** Opening Records to process block **

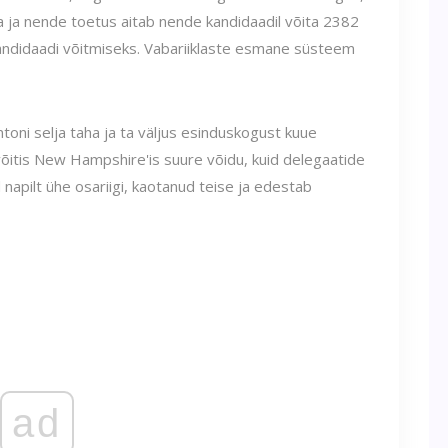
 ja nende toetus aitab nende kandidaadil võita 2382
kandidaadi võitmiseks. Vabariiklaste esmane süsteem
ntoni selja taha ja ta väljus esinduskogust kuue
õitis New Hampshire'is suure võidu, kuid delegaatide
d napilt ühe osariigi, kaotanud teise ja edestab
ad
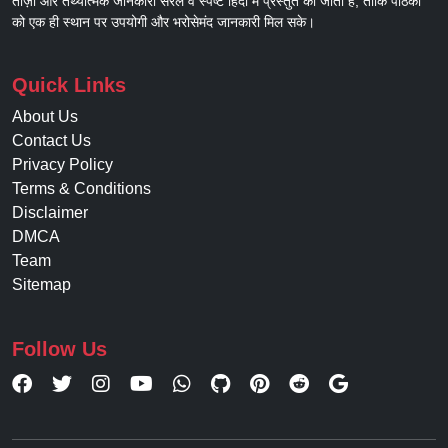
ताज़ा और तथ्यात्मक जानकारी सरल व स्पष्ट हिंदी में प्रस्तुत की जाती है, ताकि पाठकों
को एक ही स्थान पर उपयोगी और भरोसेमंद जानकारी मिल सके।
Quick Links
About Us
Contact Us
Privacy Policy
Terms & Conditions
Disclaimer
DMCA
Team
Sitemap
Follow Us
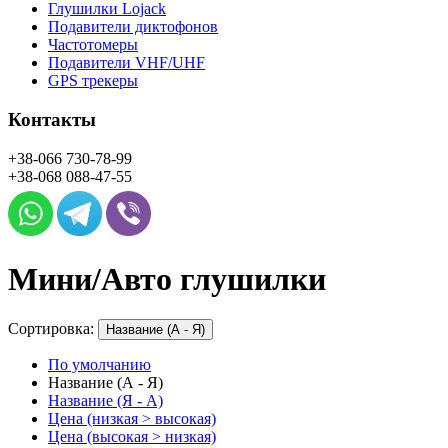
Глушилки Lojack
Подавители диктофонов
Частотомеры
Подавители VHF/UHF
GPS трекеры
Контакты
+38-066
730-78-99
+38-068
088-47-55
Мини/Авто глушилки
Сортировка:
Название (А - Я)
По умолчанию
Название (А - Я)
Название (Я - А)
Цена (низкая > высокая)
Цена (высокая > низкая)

** Closing Records to process block **

Task description = Extract the text lines from all three items above without changing a character, and leave the pictures out of your answer.

Exercise response =
 ja nende toetus aitab nende kandidaadil võita 2382
kandidaadi võitmiseks. Vabariiklaste esmane süsteem
ntoni selja taha ja ta väljus esinduskogust kuue
õitis New Hampshire'is suure võidu, kuid delegaatide
d napilt ühe osariigi, kaotanud teise ja edestab
ad
ताज़ा और तथ्यात्मक जानकारी सरल व स्पष्ट हिंदी में प्रस्तुत की जाती है, ताकि पाठकों
को एक ही स्थान पर उपयोगी और भरोसेमंद जानकारी मिल सके।
Quick Links
About Us
Contact Us
Privacy Policy
Terms & Conditions
Disclaimer
DMCA
Team
Sitemap
Follow Us
Глушилки Lojack
Подавители диктофонов
Частотомеры
Подавители VHF/UHF
GPS трекеры
Контакты
+38-066
730-78-99
+38-068
088-47-55
Мини/Авто глушилки
Сортировка:
Название (А - Я)
По умолчанию
Название (А - Я)
Название (Я - А)
Цена (низкая > высокая)
Цена (высокая > низкая)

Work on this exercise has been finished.